In the world of data science and analytics these days, we are all faced with the key question of what technique or methodology solves which problem. During many of the interviews I have conducted over the last several years, I have heard all fancy algorithms being paraded around, without candidates really understanding why those are to be used. The most common ones I hear from candidates are: support vector machines without understanding what support vectors are, deep learning without understanding what neural networks are, random forests without understanding what really makes them random, and naive Bayes classifier without understanding why it is called ‘naive.’
The package driven languages of data science like R, Python, SAS, etc have made it extraordinarily easy for people to use all these complex algorithms without actually understanding the underlying statistics, mathematics, and optimization principles. This is called the famous “hammer and nail analogy.” When you have a hammer everything looks like a nail. It has become commonplace for people to use R or Python and to try all algorithms and simply pick the one with high accuracy measures, without really understanding what the business needs and the problem needs. Not all problems require deep learning. No really, they don’t! Some of the common challenges in the insurance industry for example, may simply need association rule mining or decision trees. Some may need more complex modeling and simulation for risk-based analyses.

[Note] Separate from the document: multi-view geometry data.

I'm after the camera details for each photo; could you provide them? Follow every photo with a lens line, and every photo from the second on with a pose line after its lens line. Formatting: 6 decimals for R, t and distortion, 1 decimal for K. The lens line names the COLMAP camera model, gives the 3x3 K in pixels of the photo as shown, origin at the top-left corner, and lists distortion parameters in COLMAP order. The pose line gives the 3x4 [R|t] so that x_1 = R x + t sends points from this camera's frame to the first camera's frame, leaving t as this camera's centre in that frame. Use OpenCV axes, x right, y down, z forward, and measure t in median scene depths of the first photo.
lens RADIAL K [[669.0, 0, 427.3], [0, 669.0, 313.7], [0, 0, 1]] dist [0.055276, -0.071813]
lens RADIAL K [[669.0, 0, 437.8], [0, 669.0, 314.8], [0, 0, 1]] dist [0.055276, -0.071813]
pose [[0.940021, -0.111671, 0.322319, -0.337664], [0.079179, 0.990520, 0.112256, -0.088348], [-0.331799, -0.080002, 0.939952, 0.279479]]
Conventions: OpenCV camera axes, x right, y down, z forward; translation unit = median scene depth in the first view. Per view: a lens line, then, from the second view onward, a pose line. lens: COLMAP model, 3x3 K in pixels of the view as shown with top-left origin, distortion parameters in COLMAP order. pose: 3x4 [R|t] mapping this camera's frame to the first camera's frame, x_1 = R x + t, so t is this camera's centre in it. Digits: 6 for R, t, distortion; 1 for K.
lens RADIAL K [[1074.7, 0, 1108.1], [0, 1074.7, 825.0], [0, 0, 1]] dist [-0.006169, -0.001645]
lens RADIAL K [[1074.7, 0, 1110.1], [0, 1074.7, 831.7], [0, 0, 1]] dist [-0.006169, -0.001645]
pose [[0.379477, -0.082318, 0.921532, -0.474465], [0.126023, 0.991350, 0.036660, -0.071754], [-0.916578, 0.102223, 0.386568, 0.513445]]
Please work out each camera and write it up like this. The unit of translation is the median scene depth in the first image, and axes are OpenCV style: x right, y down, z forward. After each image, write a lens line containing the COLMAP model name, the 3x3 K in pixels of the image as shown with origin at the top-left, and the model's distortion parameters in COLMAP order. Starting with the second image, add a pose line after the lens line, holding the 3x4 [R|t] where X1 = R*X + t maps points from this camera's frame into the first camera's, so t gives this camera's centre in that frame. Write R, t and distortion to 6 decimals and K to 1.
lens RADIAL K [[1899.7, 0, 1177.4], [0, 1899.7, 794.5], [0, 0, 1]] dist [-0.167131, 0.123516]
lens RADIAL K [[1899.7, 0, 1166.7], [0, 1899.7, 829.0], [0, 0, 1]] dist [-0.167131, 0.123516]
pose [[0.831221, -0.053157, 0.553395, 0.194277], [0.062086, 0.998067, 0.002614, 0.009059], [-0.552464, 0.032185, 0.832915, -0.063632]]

One of the first exercises I used to give to my doctoral assistants in research or my team in industry was to code an entire algorithm without using any packages in R or Python. This gives candidates a deep understanding of the internal workings of algorithms. Data Science and Analytics are part art and part science. Use it wisely. Your goal is to solve a business challenge and drive business value, not to show off what technique is the latest and greatest trend on social media. Do not use a chainsaw where a scalpel will do.